__Work instructions__: Please transcribe, word for word, the lines between the line holding "Page size: 1654x1241." and the line holding "List each element's", inclusive.
+---+
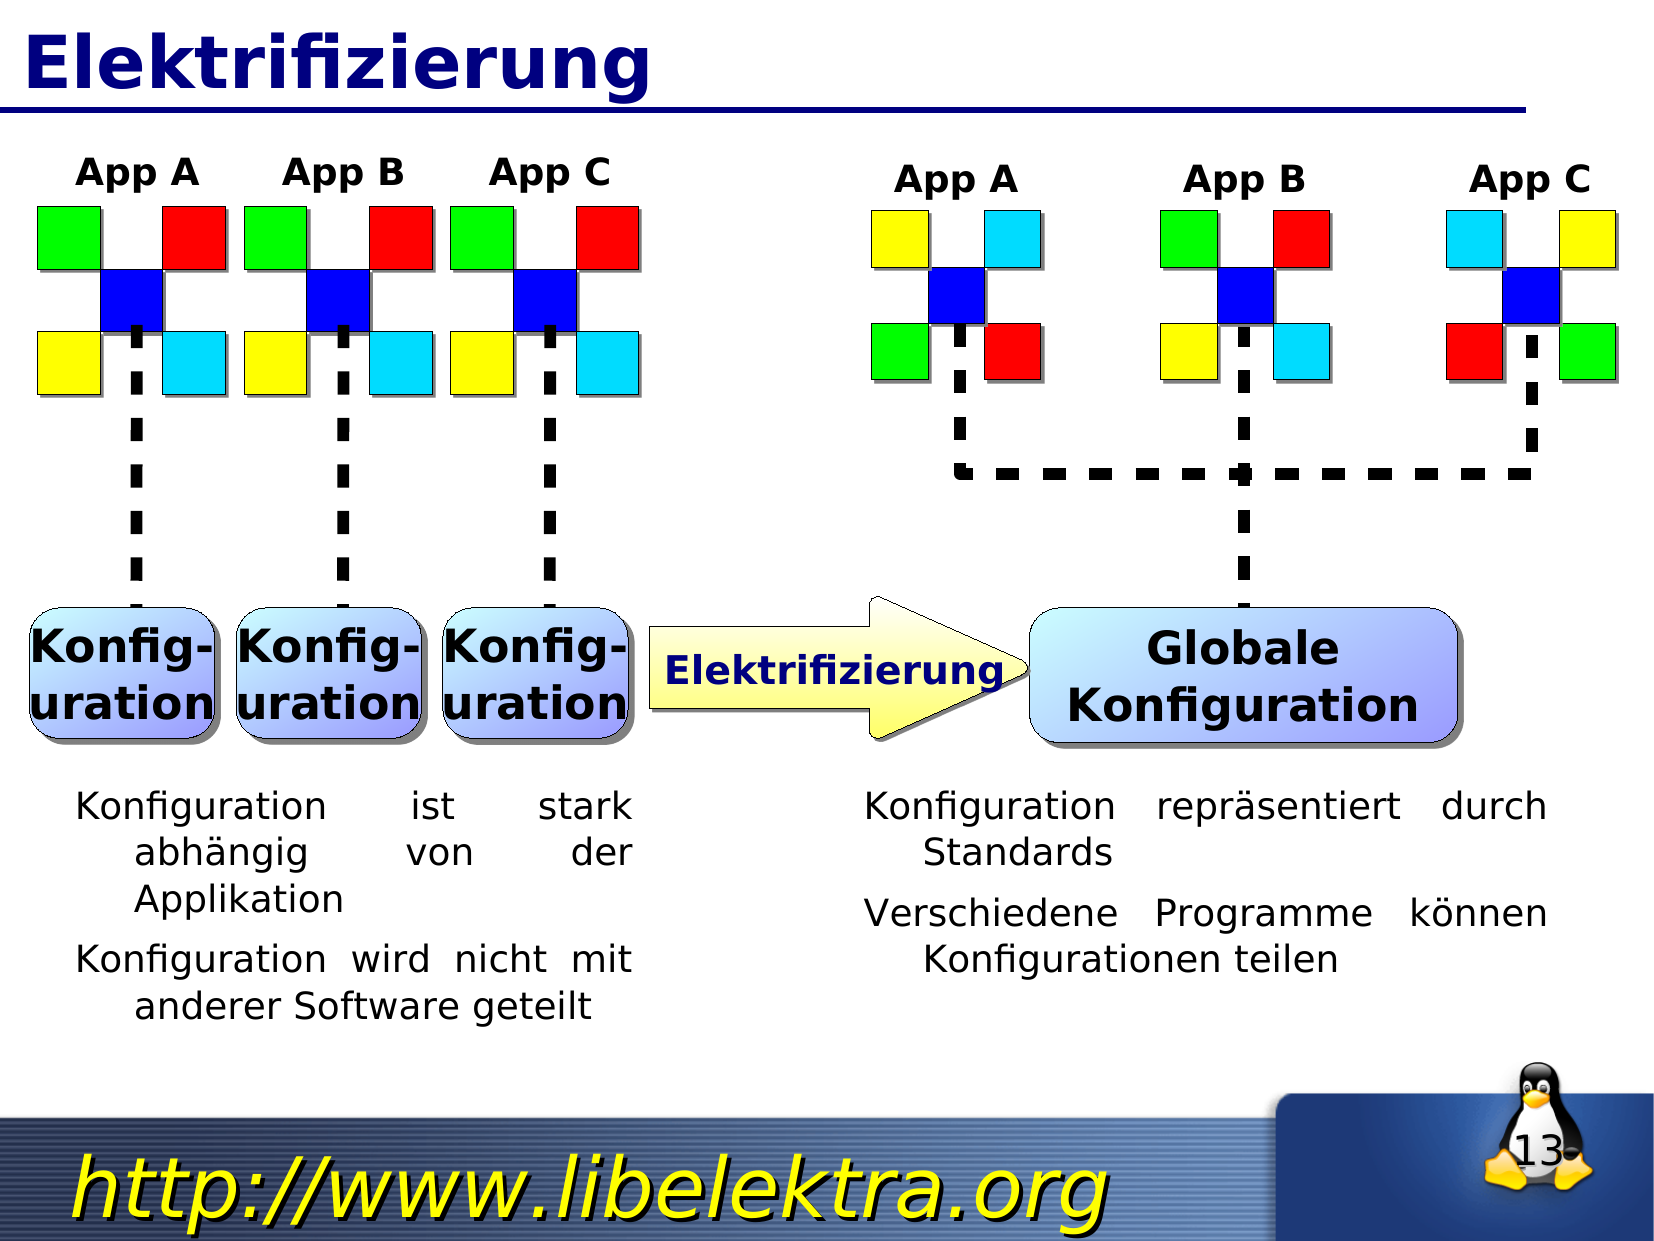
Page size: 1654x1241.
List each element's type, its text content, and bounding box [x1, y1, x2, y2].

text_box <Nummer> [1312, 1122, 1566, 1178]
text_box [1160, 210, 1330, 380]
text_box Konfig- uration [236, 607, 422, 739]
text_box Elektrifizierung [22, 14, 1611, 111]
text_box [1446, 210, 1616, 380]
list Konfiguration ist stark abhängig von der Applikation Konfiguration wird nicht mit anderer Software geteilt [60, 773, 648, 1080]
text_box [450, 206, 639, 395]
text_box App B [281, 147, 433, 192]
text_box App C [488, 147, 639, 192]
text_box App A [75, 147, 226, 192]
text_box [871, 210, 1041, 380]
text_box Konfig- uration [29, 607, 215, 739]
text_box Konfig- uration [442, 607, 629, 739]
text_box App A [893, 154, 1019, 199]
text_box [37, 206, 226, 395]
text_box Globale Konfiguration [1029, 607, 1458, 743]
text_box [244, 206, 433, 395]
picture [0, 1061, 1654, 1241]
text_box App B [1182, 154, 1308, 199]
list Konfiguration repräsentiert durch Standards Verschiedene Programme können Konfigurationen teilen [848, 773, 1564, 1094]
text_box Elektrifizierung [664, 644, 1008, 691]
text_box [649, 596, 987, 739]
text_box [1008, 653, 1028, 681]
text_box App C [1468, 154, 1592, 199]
+---+
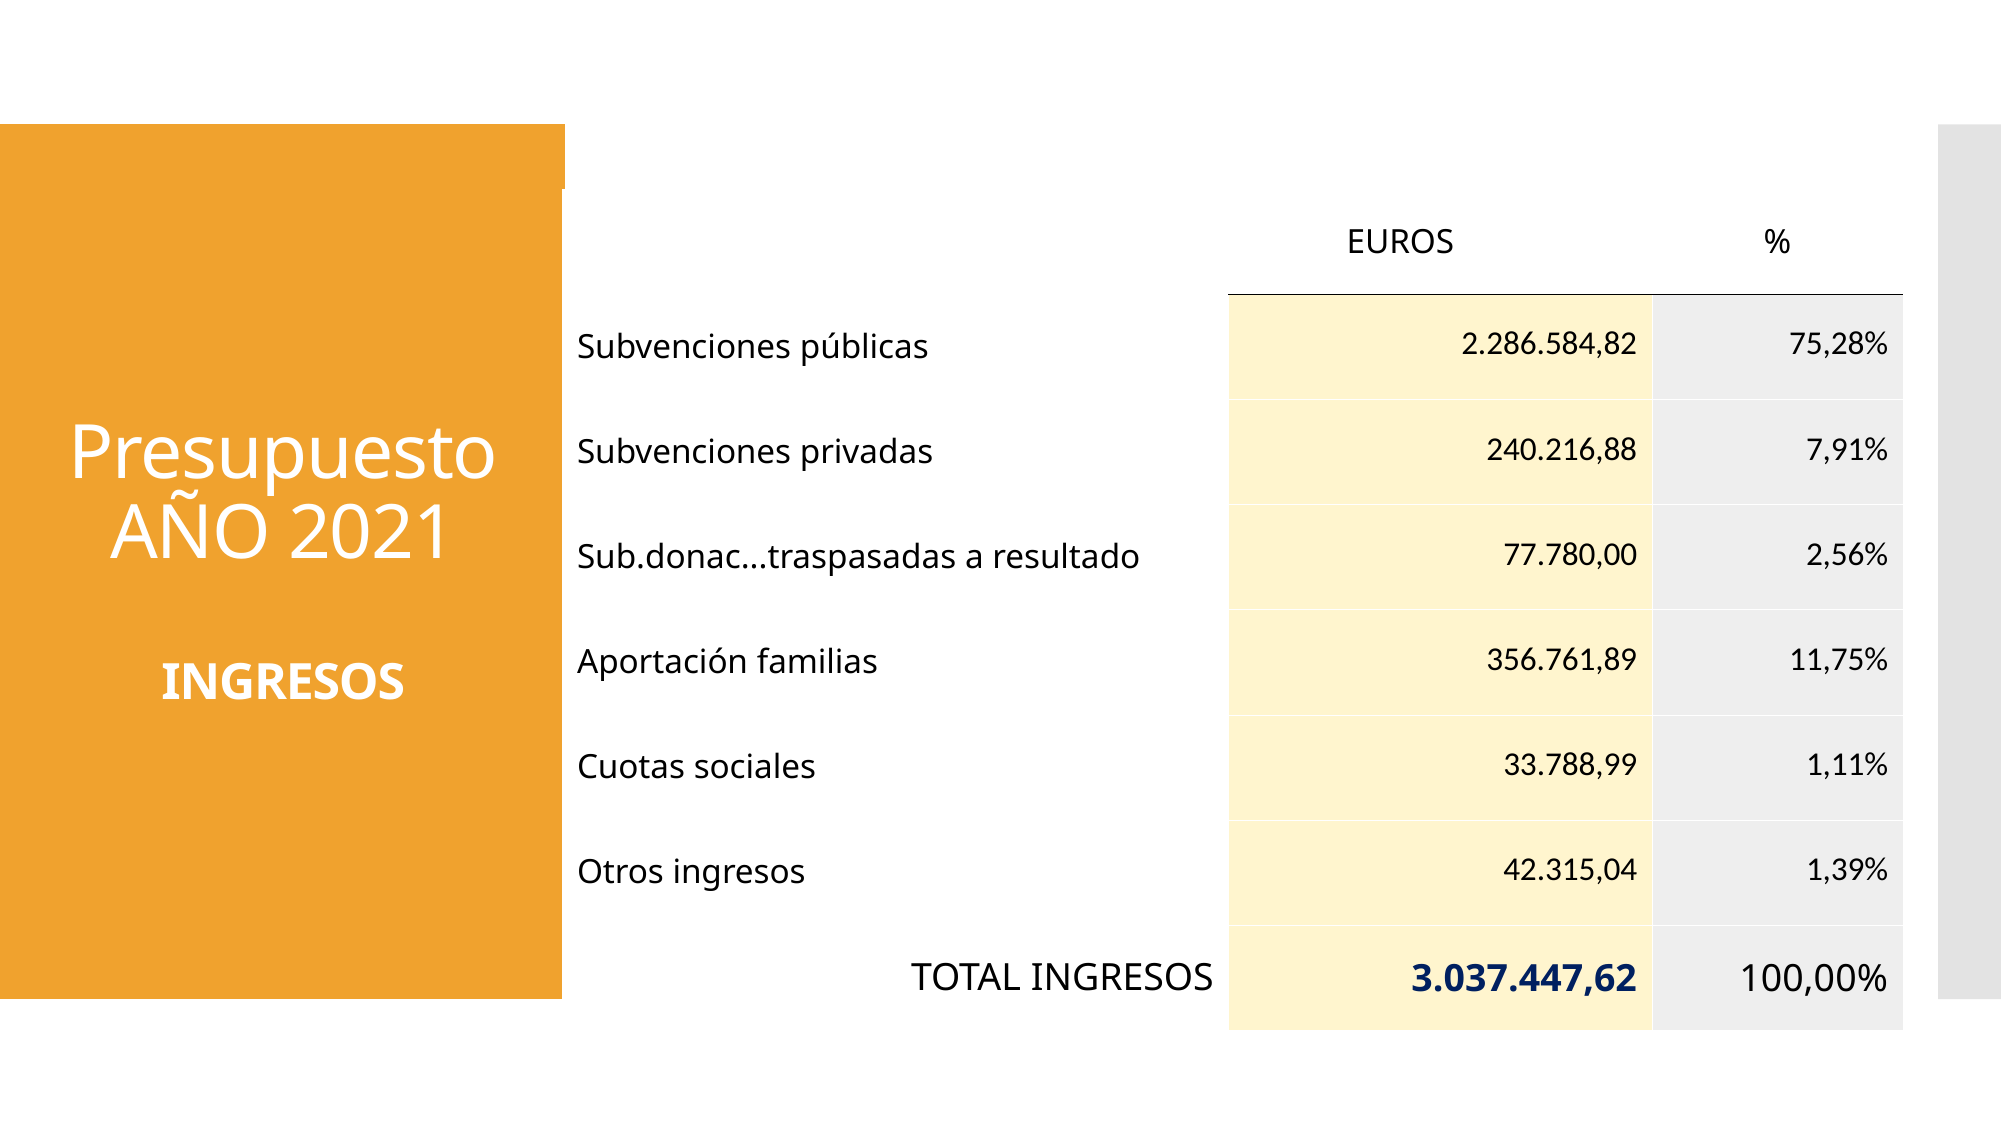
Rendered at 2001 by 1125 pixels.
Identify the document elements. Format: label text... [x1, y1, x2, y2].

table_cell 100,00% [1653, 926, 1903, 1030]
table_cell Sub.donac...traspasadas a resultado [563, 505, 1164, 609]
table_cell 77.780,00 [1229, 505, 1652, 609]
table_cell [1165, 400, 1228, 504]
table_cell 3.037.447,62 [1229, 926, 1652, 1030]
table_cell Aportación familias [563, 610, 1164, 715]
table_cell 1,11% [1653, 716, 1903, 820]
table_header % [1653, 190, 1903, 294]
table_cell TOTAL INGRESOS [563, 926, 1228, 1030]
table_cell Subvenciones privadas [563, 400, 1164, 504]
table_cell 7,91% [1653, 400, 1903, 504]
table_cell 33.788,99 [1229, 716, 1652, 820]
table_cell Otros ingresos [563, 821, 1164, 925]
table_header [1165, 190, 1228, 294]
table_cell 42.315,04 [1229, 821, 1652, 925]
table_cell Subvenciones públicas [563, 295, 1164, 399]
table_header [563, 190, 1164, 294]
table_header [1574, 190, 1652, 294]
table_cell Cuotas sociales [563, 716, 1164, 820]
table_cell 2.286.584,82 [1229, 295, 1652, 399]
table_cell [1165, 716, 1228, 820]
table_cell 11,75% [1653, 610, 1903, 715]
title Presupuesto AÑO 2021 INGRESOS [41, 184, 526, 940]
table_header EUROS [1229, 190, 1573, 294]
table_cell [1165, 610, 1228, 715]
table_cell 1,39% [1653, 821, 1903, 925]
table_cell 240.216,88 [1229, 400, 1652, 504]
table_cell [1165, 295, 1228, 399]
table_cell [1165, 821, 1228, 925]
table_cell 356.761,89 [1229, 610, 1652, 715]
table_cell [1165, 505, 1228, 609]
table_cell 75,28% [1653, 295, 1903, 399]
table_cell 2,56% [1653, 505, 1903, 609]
+---+
__The solution__:
Page size: 1654x1241.
List each element's type, its text content, and bounding box [x1, y1, x2, y2].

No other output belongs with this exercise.